Status quo · private capture
~$700B/yr
Bank NIM × $24T US bank assets, accruing to shareholders
Public-bank model · public capture
~$160M/yr
BND FY2023 dividend to ND general fund — scaled to 50 states ≈ $30B/yr
Sovereign-money one-time
~$2T+
IMF Benes-Kumhof 2012 estimate of one-time fiscal capacity from a US Chicago Plan transition

The honest framing

None of these regimes is free of trade-offs. Sovereign money concentrates monetary authority enormously — a real concern, especially in any country whose institutional independence is fragile. Public banking is incrementalist and depends on continuing state political will (BND has survived because both ND's political parties have historically defended it). Commercial-bank credit is what we have, with all its periodic crises and its persistent extraction of money-creation rents from the public to private shareholders. The choice is which set of trade-offs you prefer — and Lesson 65 shows what historically happened the last several times the question was actually put.

The Bank of North Dakota, in detail

The most underrated institution in American finance is a public bank in Bismarck, North Dakota. Chartered in 1919 by the Nonpartisan League to break the Twin Cities banking grip on North Dakota agriculture, BND has operated continuously for 106 years, profitably every year, returning more than $1 billion to the state general fund over the last decade. It does not compete with North Dakota’s ~70 community banks — it partners with them through participation loans, holding the wholesale side while community banks hold the retail relationship. The arrangement is why North Dakota has the most stable community-bank ecosystem of any US state, the lowest mortgage delinquency rates, and the only state public bank in the union.

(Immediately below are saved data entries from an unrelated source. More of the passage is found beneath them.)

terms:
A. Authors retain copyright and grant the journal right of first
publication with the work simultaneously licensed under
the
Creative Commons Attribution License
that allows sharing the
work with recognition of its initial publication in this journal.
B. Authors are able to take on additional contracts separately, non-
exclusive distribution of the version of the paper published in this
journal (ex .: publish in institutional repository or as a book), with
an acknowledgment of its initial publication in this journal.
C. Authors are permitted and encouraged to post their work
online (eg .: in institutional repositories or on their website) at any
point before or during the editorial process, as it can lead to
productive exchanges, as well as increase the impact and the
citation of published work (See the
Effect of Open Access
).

BND is the answer to every objection that public banking is inherently incompetent, captured, or politically unstable. It has survived 106 years across populist, progressive, and conservative state administrations, all of which have defended it precisely because the dividend it returns to the state is visible, audited, and electorally legible. The replication template — state mandatory deposit base, wholesale-not-retail operating model, partnership with community banks, transparent annual public dividend — is exactly what California, New Mexico, New York, Washington, Oregon, Massachusetts, and Illinois are working through legislatively right now.

Sovereign money, in honest detail

The Chicago Plan was the 1933 proposal of Henry Simons, Frank Knight, Irving Fisher, Paul Douglas, and the University of Chicago economics department to require 100% reserves on demand deposits — ending the commercial-bank money-creation privilege and concentrating money issuance with the state. It was unanimously endorsed by the leading US economists of the time, including (eventually) Milton Friedman. It did not pass. It was revived by the IMF in 2012 (Benes & Kumhof, “The Chicago Plan Revisited”), tested by the Swiss Vollgeld Initiative in 2018 (failed 75–25 at the referendum but with the entire establishment opposed), and exists in current US legislative form in the NEED Act (Kucinich, HR 2990, 2011).

The honest sovereign-money trade-off is that it eliminates the private money-creation rent (~$700B/yr accruing to commercial-bank shareholders) and dramatically reduces banking-system instability, at the price of concentrating money-creation authority entirely with the state. People who trust the state more than commercial banks read this as a deep gain; people who trust commercial banks more than the state read it as a deep loss. Either reading is defensible; the empirical question is which set of failures (commercial-bank crises and Cantillon effects, vs. centralized monetary mismanagement) does more damage. Reasonable observers land on different sides. Both Chicago-Plan revival and public-banking expansion are inside the lawful reform menu — the menu Lesson 66 turns into a draftable bill.